**MATERIAL SUPPLIED:**
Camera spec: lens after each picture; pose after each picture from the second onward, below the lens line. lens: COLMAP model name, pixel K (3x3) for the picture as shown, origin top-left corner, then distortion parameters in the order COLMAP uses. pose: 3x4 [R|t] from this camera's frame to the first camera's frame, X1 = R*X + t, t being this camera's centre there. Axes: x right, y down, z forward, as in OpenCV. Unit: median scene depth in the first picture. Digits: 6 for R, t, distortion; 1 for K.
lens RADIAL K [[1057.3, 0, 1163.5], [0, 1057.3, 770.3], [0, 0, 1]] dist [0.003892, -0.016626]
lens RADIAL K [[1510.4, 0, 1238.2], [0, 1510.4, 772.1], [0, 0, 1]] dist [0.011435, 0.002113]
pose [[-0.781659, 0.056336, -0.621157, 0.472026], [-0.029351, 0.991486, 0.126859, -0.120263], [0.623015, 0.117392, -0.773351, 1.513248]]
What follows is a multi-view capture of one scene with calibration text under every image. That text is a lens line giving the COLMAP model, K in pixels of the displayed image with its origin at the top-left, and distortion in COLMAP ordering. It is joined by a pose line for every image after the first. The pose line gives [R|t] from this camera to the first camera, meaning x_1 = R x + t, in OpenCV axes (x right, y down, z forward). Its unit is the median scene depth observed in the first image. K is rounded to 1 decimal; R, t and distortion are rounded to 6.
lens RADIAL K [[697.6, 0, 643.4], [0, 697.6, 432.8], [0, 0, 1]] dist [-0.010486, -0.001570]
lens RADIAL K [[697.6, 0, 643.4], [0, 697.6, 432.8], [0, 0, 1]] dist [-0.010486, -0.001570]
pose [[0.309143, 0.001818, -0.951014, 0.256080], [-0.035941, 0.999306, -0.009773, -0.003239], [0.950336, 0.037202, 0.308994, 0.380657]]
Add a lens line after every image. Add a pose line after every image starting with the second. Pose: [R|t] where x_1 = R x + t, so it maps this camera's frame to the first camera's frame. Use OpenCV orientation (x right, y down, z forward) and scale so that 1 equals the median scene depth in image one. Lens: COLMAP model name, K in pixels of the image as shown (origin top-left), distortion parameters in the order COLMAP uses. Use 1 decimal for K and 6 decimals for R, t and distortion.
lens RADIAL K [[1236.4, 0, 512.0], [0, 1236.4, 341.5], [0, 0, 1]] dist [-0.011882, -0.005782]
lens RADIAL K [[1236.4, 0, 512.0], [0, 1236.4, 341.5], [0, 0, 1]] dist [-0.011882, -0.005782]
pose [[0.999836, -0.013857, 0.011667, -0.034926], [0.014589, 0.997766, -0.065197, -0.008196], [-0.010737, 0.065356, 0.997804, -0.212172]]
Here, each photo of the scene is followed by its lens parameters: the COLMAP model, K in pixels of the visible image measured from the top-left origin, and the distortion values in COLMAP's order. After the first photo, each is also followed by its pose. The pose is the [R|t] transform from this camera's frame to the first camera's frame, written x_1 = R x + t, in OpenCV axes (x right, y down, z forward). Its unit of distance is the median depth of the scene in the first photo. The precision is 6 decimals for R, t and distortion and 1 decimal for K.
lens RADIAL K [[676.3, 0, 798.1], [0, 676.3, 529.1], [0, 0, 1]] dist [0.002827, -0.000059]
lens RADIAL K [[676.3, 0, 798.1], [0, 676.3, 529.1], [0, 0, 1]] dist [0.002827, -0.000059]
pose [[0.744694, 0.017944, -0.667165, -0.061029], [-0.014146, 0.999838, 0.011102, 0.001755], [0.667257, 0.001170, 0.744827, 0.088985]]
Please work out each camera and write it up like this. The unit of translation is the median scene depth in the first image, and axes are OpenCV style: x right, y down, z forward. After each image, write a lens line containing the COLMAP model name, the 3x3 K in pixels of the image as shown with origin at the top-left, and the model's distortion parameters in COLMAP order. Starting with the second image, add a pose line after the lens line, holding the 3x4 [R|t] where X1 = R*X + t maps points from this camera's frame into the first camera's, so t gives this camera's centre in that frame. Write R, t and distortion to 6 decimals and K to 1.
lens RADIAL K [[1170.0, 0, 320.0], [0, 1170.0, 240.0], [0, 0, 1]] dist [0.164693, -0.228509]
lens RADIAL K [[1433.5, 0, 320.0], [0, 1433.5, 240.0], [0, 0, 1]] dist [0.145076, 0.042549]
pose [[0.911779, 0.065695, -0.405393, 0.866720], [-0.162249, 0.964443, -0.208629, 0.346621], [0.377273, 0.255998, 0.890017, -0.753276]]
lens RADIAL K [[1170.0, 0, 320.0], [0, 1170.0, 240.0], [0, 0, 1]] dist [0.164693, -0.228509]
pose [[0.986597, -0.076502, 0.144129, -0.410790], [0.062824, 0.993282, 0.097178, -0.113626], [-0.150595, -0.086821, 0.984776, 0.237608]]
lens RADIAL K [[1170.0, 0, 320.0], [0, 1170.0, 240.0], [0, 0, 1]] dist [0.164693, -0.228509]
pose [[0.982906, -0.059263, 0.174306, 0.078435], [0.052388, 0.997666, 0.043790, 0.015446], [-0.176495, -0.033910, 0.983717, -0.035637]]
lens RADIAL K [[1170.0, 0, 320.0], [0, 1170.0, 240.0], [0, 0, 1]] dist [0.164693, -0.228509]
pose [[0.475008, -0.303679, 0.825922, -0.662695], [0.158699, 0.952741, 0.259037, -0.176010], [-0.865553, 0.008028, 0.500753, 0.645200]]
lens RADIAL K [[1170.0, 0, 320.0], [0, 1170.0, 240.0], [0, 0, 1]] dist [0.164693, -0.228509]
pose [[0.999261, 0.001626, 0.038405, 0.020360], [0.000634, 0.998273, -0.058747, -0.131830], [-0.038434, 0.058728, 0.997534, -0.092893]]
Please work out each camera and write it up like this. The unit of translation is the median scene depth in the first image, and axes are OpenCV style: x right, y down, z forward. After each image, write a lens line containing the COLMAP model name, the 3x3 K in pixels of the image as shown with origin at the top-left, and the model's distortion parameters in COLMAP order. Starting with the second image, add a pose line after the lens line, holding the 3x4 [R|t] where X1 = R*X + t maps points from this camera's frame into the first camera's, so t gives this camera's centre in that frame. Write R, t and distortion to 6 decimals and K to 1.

**ASSIGNMENT:**
Copy every line of the items above word for word, with nothing changed.

**ANSWER SECTION:**
Camera spec: lens after each picture; pose after each picture from the second onward, below the lens line. lens: COLMAP model name, pixel K (3x3) for the picture as shown, origin top-left corner, then distortion parameters in the order COLMAP uses. pose: 3x4 [R|t] from this camera's frame to the first camera's frame, X1 = R*X + t, t being this camera's centre there. Axes: x right, y down, z forward, as in OpenCV. Unit: median scene depth in the first picture. Digits: 6 for R, t, distortion; 1 for K.
lens RADIAL K [[1057.3, 0, 1163.5], [0, 1057.3, 770.3], [0, 0, 1]] dist [0.003892, -0.016626]
lens RADIAL K [[1510.4, 0, 1238.2], [0, 1510.4, 772.1], [0, 0, 1]] dist [0.011435, 0.002113]
pose [[-0.781659, 0.056336, -0.621157, 0.472026], [-0.029351, 0.991486, 0.126859, -0.120263], [0.623015, 0.117392, -0.773351, 1.513248]]
What follows is a multi-view capture of one scene with calibration text under every image. That text is a lens line giving the COLMAP model, K in pixels of the displayed image with its origin at the top-left, and distortion in COLMAP ordering. It is joined by a pose line for every image after the first. The pose line gives [R|t] from this camera to the first camera, meaning x_1 = R x + t, in OpenCV axes (x right, y down, z forward). Its unit is the median scene depth observed in the first image. K is rounded to 1 decimal; R, t and distortion are rounded to 6.
lens RADIAL K [[697.6, 0, 643.4], [0, 697.6, 432.8], [0, 0, 1]] dist [-0.010486, -0.001570]
lens RADIAL K [[697.6, 0, 643.4], [0, 697.6, 432.8], [0, 0, 1]] dist [-0.010486, -0.001570]
pose [[0.309143, 0.001818, -0.951014, 0.256080], [-0.035941, 0.999306, -0.009773, -0.003239], [0.950336, 0.037202, 0.308994, 0.380657]]
Add a lens line after every image. Add a pose line after every image starting with the second. Pose: [R|t] where x_1 = R x + t, so it maps this camera's frame to the first camera's frame. Use OpenCV orientation (x right, y down, z forward) and scale so that 1 equals the median scene depth in image one. Lens: COLMAP model name, K in pixels of the image as shown (origin top-left), distortion parameters in the order COLMAP uses. Use 1 decimal for K and 6 decimals for R, t and distortion.
lens RADIAL K [[1236.4, 0, 512.0], [0, 1236.4, 341.5], [0, 0, 1]] dist [-0.011882, -0.005782]
lens RADIAL K [[1236.4, 0, 512.0], [0, 1236.4, 341.5], [0, 0, 1]] dist [-0.011882, -0.005782]
pose [[0.999836, -0.013857, 0.011667, -0.034926], [0.014589, 0.997766, -0.065197, -0.008196], [-0.010737, 0.065356, 0.997804, -0.212172]]
Here, each photo of the scene is followed by its lens parameters: the COLMAP model, K in pixels of the visible image measured from the top-left origin, and the distortion values in COLMAP's order. After the first photo, each is also followed by its pose. The pose is the [R|t] transform from this camera's frame to the first camera's frame, written x_1 = R x + t, in OpenCV axes (x right, y down, z forward). Its unit of distance is the median depth of the scene in the first photo. The precision is 6 decimals for R, t and distortion and 1 decimal for K.
lens RADIAL K [[676.3, 0, 798.1], [0, 676.3, 529.1], [0, 0, 1]] dist [0.002827, -0.000059]
lens RADIAL K [[676.3, 0, 798.1], [0, 676.3, 529.1], [0, 0, 1]] dist [0.002827, -0.000059]
pose [[0.744694, 0.017944, -0.667165, -0.061029], [-0.014146, 0.999838, 0.011102, 0.001755], [0.667257, 0.001170, 0.744827, 0.088985]]
Please work out each camera and write it up like this. The unit of translation is the median scene depth in the first image, and axes are OpenCV style: x right, y down, z forward. After each image, write a lens line containing the COLMAP model name, the 3x3 K in pixels of the image as shown with origin at the top-left, and the model's distortion parameters in COLMAP order. Starting with the second image, add a pose line after the lens line, holding the 3x4 [R|t] where X1 = R*X + t maps points from this camera's frame into the first camera's, so t gives this camera's centre in that frame. Write R, t and distortion to 6 decimals and K to 1.
lens RADIAL K [[1170.0, 0, 320.0], [0, 1170.0, 240.0], [0, 0, 1]] dist [0.164693, -0.228509]
lens RADIAL K [[1433.5, 0, 320.0], [0, 1433.5, 240.0], [0, 0, 1]] dist [0.145076, 0.042549]
pose [[0.911779, 0.065695, -0.405393, 0.866720], [-0.162249, 0.964443, -0.208629, 0.346621], [0.377273, 0.255998, 0.890017, -0.753276]]
lens RADIAL K [[1170.0, 0, 320.0], [0, 1170.0, 240.0], [0, 0, 1]] dist [0.164693, -0.228509]
pose [[0.986597, -0.076502, 0.144129, -0.410790], [0.062824, 0.993282, 0.097178, -0.113626], [-0.150595, -0.086821, 0.984776, 0.237608]]
lens RADIAL K [[1170.0, 0, 320.0], [0, 1170.0, 240.0], [0, 0, 1]] dist [0.164693, -0.228509]
pose [[0.982906, -0.059263, 0.174306, 0.078435], [0.052388, 0.997666, 0.043790, 0.015446], [-0.176495, -0.033910, 0.983717, -0.035637]]
lens RADIAL K [[1170.0, 0, 320.0], [0, 1170.0, 240.0], [0, 0, 1]] dist [0.164693, -0.228509]
pose [[0.475008, -0.303679, 0.825922, -0.662695], [0.158699, 0.952741, 0.259037, -0.176010], [-0.865553, 0.008028, 0.500753, 0.645200]]
lens RADIAL K [[1170.0, 0, 320.0], [0, 1170.0, 240.0], [0, 0, 1]] dist [0.164693, -0.228509]
pose [[0.999261, 0.001626, 0.038405, 0.020360], [0.000634, 0.998273, -0.058747, -0.131830], [-0.038434, 0.058728, 0.997534, -0.092893]]
Please work out each camera and write it up like this. The unit of translation is the median scene depth in the first image, and axes are OpenCV style: x right, y down, z forward. After each image, write a lens line containing the COLMAP model name, the 3x3 K in pixels of the image as shown with origin at the top-left, and the model's distortion parameters in COLMAP order. Starting with the second image, add a pose line after the lens line, holding the 3x4 [R|t] where X1 = R*X + t maps points from this camera's frame into the first camera's, so t gives this camera's centre in that frame. Write R, t and distortion to 6 decimals and K to 1.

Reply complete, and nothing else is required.